Dia mengangguk pelan. Tak berani menatap mata gue, matanya beralih memandang televisi.

Lucu, ya. Dia datang ke sini bukan karena setulus hati ingin meminta maaf, tapi ada embel-embel membujuk gue supaya ikut menjemput Bulan. Miris. Kalau gue nggak berusaha mati-matian mematikan perasaan gue untuk dia, pasti gue akan mengiyakan. Asal dia bahagia. Akan tetapi, ceritanya sudah berbeda. Gue punya hak untuk menolak agar hati gue nggak sakit lagi, kan?

"Lo datang ke sana bukan sebagai sahabatnya, Lang. Lo datang ke sana sebagai Langit yang merindukan Bulan. Lagi pula, Bulan dan Langit sudah lebih dari cukup. Nggak perlu ada Army di dalamnya. Nggak perlu ada bocah ingusan yang ngintilin dua sejoli kemana pun mereka pergi. Kita bukan anak kecil lagi, Lang," ucap gue putus asa. 

Malam itu, bersama lampu jalan yang temaram dan gerimis yang datang tiba-tiba, kami tidak menemukan titik temu. Entah. Gue nggak tahu ke depannya kami bertiga akan bagaimana, tapi yang gue tahu, Bulan akan segera kembali ke pelukan Langit. Hal itu lebih dari cukup untuk seorang Army mundur. 

Eit, tapi bukan Army namanya kalau cuma mundur gitu aja. Gue emang mundur, tapi akan bergerak lagi dengan rencana yang matang. 

****

Lo bisa, Army! Lo bisa.
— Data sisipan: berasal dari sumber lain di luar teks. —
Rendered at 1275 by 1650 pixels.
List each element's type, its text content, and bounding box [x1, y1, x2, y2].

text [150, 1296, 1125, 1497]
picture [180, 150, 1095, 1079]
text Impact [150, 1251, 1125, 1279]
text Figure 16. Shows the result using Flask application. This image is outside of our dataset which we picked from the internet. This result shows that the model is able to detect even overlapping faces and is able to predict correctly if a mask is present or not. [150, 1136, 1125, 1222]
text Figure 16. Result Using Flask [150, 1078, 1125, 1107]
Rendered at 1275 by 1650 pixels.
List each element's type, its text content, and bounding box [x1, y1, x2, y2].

Lo bisa. 

Dari awal gue buka mata sampai duduk di kelas ini sekarang, mantra-mantra itu terus gue dengungkan di kepala. Biar gimana pun, semuanya demi kelancaran Army on Revenge yang sudah gue susun sedemikian rupa. Benar kata Nanang, gue harus turunkan keegoisan gue. Berusaha bersikap baik di depan Bima, nggak boleh hanyut ke dalam emosi, dan harus ekstra sabar. 
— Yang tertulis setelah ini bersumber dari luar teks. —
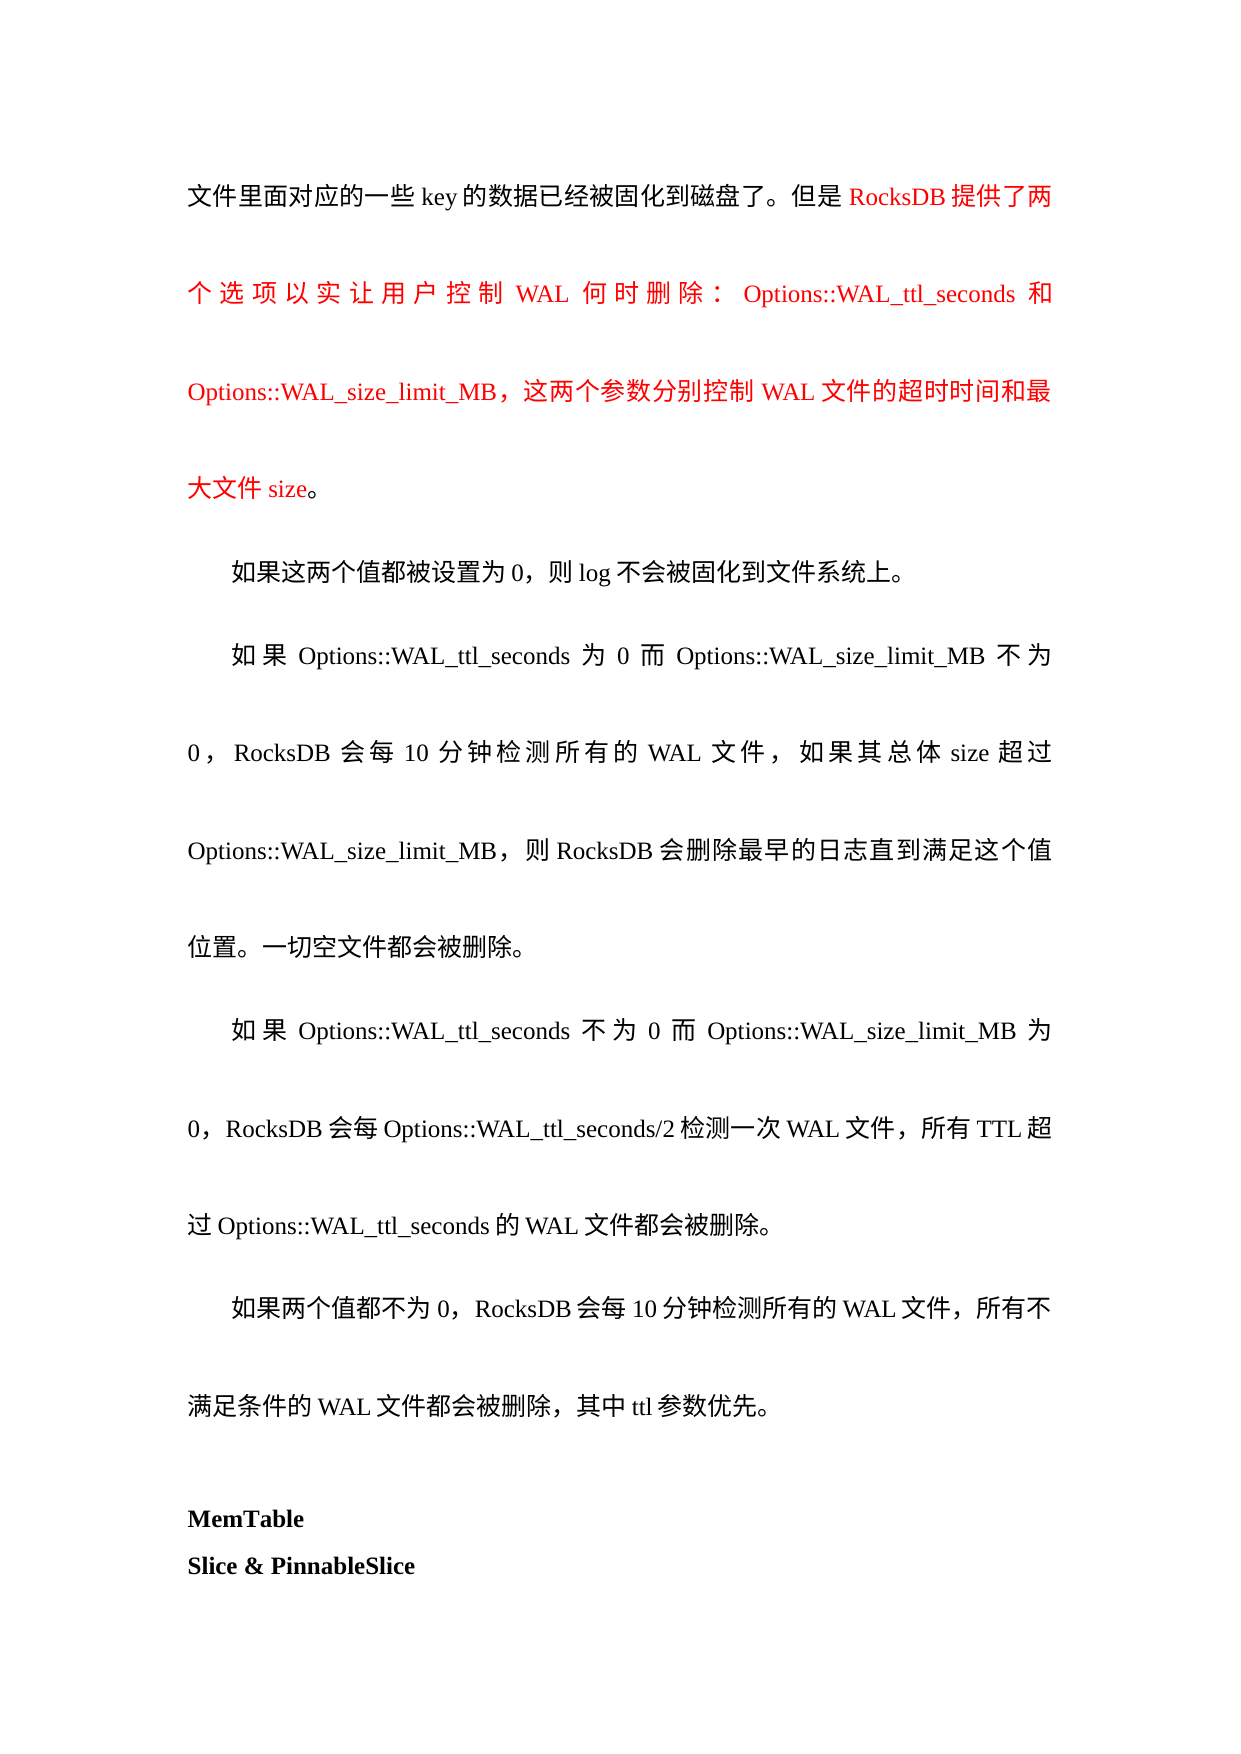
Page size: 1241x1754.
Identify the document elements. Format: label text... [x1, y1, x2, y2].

subtitle MemTable [187, 1502, 1053, 1534]
text 如果Options::WAL_ttl_seconds为0而Options::WAL_size_limit_MB不为0，RocksDB会每10分钟检测所有的WAL文件，如果其总体size超过 Options::WAL_size_limit_MB，则RocksDB会删除最早的日志直到满足这个值位置。一切空文件都会被删除。 [187, 621, 1053, 978]
subtitle Slice & PinnableSlice [187, 1549, 1053, 1581]
text 如果Options::WAL_ttl_seconds不为0而Options::WAL_size_limit_MB为0，RocksDB会每Options::WAL_ttl_seconds/2检测一次WAL文件，所有TTL超过Options::WAL_ttl_seconds的WAL文件都会被删除。 [187, 996, 1053, 1256]
text 如果这两个值都被设置为0，则log不会被固化到文件系统上。 [187, 538, 1053, 603]
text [187, 162, 1053, 519]
text 如果两个值都不为0，RocksDB会每10分钟检测所有的WAL文件，所有不满足条件的WAL文件都会被删除，其中ttl参数优先。 [187, 1274, 1053, 1437]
Hari ini nggak ada pelajarannya Pak Haryo, berarti Bima nggak akan masuk kelas. Rencana gue untuk hari ini yaitu bertemu Bima. Sebenarnya gue juga nggak tahu sih alasan gue bertemu dia tuh mau ngapain. Masa iya tiba-tiba muncul dan bilang 'Lo mau nggak jadi pacar bohongan gue?'. Big no!

"Mi, anterin gue, yuk!" Nanang muncul dari balik pintu. 

"Ngapain?" tanya gue malas. 

"Ngasih tugas ke Bima." 

Mata gue langsung mendelik. Sebuah lampu terang muncul di atas kepala gue yang biasanya kosong. 

I have an idea!

Tanpa pikir panjang, gue segera keluar kelas mengikuti Nanang menuju ruang tempat Bima biasa bekerja. Dia jadi asisten dosen, tempatnya di laboratorium komputer bersama beberapa mahasiswa lain yang juga jadi asdos. 

"Semangat banget lu," gumam Nanang heran melihat gue yang jalannya setengah terburu-buru. 

Sesampainya di ruang lab, sebelum kami mengetuk pintu, ternyata ada orang yang keluar lebih dulu. Dan itu Bima! Penampilannya hari ini nggak seformal biasanya. Kaus hitam dipadu jaket denim bertudung dan celana denim warna hitam. Untuk masalah tampang dan style, dia oke juga, sih. Nggak kalah deh dari Langit. Lebih macho malah. Lho, fokus, Army!

"Bang, ini tugas saya." Nanang menyerahkan sebuah flasdisk kepada Bima. 

"Oh, Nanang. Ya udah bentar gue copy dulu." Bima balik ke dalam lab. 

Menunggu dia yang lagi copy file tugasnya Nanang, kegugupan gue semakin menjadi. Gue harus mulai dari mana, ya?   

"Nih." Bima muncul. 

Duh! Kenapa cepet banget sih?! Gue jadi makin nggak bisa mikir 'kan dan waktu udah habis. 

"Makasih, Bang."

"Yo, sama-sama." 

"Bim, gue mau ngomong sama lo." Kali ini gue beranikan diri untuk bicara. Menatap matanya yang sekarang dibalut kaca mata berbingkai hitam tapi tetap casual.